Task description: Copy the lines below exactly, starting at the one with "Supplier:Yingstar Layers: 2" and ending at the one with "tastes and skill levels.", and leave out any picture.

*** Supplied material ***

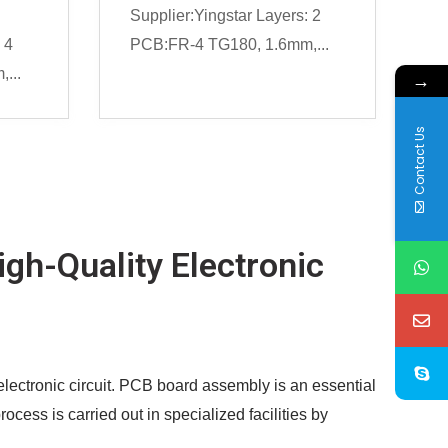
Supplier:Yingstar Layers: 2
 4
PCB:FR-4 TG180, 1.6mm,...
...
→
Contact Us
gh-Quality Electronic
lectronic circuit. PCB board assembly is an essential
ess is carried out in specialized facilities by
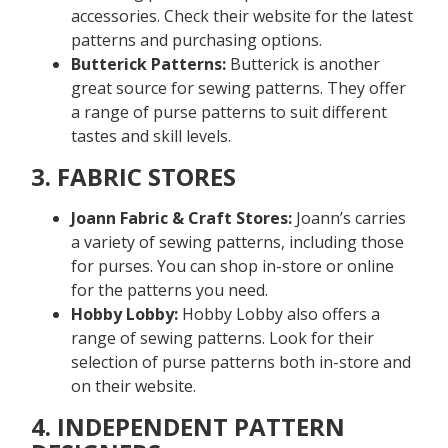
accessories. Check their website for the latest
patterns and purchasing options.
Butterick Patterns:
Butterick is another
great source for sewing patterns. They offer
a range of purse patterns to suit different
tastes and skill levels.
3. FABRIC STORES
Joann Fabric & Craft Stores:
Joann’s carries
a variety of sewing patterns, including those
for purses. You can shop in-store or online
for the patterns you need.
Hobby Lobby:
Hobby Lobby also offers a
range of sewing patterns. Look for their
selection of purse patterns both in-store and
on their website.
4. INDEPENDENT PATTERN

*** End of Supplied material ***
*** Supplied material ***

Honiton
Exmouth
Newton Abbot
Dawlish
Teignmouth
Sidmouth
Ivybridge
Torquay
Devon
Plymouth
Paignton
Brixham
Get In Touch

*** End of Supplied material ***

Solution to this exercise:
Supplier:Yingstar Layers: 2
 4
PCB:FR-4 TG180, 1.6mm,...
...
→
Contact Us
gh-Quality Electronic
lectronic circuit. PCB board assembly is an essential
ess is carried out in specialized facilities by
accessories. Check their website for the latest
patterns and purchasing options.
Butterick Patterns:
Butterick is another
great source for sewing patterns. They offer
a range of purse patterns to suit different
tastes and skill levels.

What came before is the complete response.